Protestoya katılan öğrenciler, bir karşıt protestocunun nefret söylemi başlatmaya çalıştığını söyleyerek, aktivitelerinin aslında ülke genelindeki diğer birçoğu gibi barışçıl olduğu ve Gazze'deki 'soykırım' olarak tanımladıkları duruma ve üniversitelerin bu konudaki suç ortaklıklarına dikkat çekme amacında olduğu konularında ısrar ettiler.
Pennsylvania Üniversitesi de geçtiğimiz cuma günü Northeastern gibi bir önlem aldı. Geçici müdür J. Larry Jameson, durumun üniversitenin tesis politikasını ihlal ettiğini söyleyerek Batı Philadelphia kampüsündeki protesto kampının dağıtılması çağrısında bulundu. Buna rağmen 40 civarında çadır cumartesi sabahı hala yerinde duruyordu.
Jameson açıklamasında, bazı protestocuların "taciz edici ve korkutucu ifade ve davranışlarının" okulun açık ifade kurallarının yanında hem eyalet kanunlarını hem de federal kanunları ihlal ettiğini söyleyerek, bir heykelin antisemit yazılarla vandalizmi konusunun "özellikle kınanması gereken bir olay olduğunu ve bunun bir nefret suçu olarak soruşturulacağını" ekledi.

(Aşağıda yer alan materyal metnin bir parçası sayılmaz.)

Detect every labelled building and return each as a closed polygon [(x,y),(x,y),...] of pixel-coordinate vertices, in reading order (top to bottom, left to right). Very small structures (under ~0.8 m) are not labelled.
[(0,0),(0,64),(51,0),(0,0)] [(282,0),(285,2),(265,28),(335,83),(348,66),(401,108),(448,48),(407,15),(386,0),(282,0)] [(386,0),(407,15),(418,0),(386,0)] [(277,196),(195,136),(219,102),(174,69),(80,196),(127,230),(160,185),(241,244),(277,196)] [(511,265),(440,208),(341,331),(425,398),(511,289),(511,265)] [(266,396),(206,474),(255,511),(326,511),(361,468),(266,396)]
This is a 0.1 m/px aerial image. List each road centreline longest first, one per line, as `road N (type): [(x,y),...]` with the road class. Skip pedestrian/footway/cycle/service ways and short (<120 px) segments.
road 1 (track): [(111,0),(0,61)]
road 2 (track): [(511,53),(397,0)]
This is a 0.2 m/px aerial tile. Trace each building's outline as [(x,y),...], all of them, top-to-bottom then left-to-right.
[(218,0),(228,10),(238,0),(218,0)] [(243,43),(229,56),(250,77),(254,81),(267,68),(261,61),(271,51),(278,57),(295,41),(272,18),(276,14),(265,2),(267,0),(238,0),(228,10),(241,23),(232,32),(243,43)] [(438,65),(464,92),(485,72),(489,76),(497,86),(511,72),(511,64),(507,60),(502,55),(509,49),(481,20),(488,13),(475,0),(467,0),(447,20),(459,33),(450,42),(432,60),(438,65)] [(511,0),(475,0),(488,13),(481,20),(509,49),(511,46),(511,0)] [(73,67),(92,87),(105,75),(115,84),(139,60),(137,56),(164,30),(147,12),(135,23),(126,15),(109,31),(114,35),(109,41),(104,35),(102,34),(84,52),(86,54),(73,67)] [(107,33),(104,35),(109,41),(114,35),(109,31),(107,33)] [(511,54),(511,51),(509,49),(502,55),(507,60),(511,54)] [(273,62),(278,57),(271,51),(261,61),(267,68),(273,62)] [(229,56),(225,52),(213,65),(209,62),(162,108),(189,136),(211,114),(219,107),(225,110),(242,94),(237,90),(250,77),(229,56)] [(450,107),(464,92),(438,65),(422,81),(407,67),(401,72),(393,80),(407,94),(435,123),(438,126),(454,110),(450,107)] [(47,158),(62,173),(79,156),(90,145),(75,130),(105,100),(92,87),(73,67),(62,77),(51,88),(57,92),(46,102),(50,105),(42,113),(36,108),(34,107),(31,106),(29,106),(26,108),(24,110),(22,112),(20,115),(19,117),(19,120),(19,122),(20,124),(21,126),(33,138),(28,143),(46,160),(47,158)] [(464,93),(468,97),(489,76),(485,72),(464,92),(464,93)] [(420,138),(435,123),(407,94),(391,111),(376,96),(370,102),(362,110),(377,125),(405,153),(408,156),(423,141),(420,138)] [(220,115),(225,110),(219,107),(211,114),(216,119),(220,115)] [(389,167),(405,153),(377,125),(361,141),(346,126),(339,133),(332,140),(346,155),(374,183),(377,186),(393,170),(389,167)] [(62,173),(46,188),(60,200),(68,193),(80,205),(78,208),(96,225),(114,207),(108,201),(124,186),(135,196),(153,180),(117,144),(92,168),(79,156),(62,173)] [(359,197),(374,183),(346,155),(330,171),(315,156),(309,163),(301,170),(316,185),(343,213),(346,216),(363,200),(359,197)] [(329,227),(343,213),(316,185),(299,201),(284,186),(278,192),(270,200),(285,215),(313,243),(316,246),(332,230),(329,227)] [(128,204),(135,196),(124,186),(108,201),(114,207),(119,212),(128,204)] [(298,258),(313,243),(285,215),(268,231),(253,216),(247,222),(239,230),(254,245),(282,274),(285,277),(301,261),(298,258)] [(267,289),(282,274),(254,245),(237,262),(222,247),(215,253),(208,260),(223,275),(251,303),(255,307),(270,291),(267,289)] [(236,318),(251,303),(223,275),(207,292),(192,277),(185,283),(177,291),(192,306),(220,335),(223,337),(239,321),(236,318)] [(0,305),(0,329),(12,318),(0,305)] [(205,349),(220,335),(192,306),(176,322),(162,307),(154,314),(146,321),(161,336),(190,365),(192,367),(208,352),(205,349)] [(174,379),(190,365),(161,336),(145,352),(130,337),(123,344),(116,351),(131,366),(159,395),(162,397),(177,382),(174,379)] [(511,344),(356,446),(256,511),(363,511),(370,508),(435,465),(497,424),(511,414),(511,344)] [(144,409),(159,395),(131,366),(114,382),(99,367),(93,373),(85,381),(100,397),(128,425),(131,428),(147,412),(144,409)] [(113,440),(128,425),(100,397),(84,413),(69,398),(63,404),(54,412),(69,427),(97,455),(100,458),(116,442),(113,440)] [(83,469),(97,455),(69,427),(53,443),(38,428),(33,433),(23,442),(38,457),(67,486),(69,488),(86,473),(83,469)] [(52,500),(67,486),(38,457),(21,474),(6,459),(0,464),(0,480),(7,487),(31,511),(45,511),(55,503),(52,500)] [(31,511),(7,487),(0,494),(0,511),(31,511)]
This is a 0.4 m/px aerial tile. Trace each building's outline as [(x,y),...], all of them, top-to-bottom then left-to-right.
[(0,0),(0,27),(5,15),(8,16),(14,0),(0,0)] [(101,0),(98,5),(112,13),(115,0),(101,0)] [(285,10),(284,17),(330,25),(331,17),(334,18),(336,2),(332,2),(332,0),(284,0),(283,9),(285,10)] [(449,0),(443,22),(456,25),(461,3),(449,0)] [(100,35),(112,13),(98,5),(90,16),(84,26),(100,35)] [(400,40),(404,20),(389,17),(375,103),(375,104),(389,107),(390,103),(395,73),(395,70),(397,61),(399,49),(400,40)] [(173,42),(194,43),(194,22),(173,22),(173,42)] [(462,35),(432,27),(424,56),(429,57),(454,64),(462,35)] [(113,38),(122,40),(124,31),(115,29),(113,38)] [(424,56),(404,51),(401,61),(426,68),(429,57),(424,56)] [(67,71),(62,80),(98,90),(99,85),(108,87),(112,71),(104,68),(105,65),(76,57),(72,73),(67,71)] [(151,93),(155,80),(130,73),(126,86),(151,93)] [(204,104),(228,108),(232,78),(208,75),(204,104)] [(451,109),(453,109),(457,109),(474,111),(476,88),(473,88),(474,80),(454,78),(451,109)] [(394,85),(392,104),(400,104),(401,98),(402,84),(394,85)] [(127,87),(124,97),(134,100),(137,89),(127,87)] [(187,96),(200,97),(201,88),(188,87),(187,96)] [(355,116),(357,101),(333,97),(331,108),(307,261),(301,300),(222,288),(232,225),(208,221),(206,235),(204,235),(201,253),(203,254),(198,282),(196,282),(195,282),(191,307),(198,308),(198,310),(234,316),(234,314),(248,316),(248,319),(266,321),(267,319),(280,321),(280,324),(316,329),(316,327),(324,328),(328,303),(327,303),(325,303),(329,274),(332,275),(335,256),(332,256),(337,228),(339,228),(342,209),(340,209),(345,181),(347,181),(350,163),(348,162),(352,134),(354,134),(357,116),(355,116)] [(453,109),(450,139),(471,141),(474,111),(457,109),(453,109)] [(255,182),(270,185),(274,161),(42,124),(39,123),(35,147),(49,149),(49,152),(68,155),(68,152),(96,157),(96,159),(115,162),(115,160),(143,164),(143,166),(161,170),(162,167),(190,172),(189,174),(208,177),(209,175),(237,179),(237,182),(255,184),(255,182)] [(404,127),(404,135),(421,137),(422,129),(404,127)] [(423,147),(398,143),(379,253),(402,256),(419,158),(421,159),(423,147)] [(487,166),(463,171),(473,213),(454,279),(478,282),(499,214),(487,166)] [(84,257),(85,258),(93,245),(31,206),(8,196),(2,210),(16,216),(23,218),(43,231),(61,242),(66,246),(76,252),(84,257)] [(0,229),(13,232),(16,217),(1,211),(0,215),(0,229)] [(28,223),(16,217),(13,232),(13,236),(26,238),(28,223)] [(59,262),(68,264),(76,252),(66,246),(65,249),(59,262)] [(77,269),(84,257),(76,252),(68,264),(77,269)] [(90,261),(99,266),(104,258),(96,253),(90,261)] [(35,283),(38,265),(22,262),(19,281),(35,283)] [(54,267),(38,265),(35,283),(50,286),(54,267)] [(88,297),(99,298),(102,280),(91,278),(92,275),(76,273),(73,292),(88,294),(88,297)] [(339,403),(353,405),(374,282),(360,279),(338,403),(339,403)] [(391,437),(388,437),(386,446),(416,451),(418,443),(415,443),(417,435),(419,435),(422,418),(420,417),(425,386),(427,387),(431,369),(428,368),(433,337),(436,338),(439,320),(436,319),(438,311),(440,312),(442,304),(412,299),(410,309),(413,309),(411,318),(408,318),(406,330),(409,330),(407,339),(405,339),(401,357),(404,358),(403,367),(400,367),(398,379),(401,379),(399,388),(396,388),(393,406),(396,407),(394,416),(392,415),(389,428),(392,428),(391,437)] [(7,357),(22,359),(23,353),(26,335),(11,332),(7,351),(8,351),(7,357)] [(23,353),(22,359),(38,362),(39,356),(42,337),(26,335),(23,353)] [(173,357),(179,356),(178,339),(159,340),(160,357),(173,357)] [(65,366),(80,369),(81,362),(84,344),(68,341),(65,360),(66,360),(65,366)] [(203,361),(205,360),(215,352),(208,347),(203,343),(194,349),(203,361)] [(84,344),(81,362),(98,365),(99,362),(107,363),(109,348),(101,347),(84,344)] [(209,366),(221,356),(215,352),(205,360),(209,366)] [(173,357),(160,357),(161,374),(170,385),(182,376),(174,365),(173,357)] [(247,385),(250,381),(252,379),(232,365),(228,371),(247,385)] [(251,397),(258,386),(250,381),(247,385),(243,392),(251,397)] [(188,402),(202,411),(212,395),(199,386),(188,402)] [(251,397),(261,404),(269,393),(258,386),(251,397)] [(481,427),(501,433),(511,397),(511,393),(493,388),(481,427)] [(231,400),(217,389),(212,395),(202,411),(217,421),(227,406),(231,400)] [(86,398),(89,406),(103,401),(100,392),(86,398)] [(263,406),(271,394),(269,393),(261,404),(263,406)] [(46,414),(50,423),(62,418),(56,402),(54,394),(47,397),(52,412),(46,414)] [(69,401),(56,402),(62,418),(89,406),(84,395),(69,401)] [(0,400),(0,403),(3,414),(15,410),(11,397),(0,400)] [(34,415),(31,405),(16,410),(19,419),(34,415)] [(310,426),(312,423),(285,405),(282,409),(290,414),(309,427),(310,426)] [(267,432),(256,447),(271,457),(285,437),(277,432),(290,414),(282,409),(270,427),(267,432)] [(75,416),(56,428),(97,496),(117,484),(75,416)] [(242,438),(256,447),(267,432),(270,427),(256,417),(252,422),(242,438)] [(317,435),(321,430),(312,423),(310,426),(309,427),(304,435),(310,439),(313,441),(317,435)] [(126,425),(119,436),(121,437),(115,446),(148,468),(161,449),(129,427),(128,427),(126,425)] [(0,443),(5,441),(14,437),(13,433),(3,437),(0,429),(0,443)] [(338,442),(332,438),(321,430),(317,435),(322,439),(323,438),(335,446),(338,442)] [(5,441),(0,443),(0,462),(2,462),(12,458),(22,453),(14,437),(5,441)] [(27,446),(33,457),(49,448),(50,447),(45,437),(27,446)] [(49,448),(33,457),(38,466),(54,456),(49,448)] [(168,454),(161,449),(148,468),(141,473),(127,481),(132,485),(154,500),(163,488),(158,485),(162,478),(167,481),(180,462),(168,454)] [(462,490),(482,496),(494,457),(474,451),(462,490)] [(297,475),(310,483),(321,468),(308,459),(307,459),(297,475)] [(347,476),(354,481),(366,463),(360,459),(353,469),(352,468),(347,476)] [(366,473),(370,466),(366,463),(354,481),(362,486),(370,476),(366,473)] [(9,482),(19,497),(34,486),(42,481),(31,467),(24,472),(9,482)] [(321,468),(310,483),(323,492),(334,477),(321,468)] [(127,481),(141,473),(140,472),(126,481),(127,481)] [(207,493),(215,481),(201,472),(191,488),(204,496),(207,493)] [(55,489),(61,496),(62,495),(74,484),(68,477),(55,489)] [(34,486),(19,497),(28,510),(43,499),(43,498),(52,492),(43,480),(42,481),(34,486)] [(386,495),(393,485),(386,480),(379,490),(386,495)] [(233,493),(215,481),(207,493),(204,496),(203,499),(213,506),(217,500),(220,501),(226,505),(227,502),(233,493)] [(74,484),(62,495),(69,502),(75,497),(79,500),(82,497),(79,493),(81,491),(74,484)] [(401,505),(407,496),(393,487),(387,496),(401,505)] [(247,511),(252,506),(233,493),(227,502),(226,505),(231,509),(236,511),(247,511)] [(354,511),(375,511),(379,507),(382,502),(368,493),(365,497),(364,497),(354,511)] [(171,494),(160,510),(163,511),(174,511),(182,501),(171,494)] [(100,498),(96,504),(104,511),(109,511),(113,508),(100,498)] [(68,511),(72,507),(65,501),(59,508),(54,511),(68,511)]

Bir grup öğretim üyesi ise geçtiğimiz cumartesi günü üniversite başkanının e-postasından çok rahatsız olduklarını belirterek, "gösteriye katılan ve gösteriyi izleyen öğretim üyeleri ve öğrenciler tarafından kendilerine yöneltilen asılsız iddialar" içerdiğini söylediler.
Üniversitenin Amerikalı Üniversite Profesörleri Birliği Bölümü ise açıklamasında "Jameson'ın açıklaması normal olarak her iki tarafa karşı güçlü duygular içeren, ancak bildiğimiz kadarıyla kampüsümüzdeki bireylere yönelik herhangi bir fiili şiddet veya şiddet tehdidi içermeyen bir savaş karşıtı protestonun genel doğasını yanlış tanımlıyor" dedi.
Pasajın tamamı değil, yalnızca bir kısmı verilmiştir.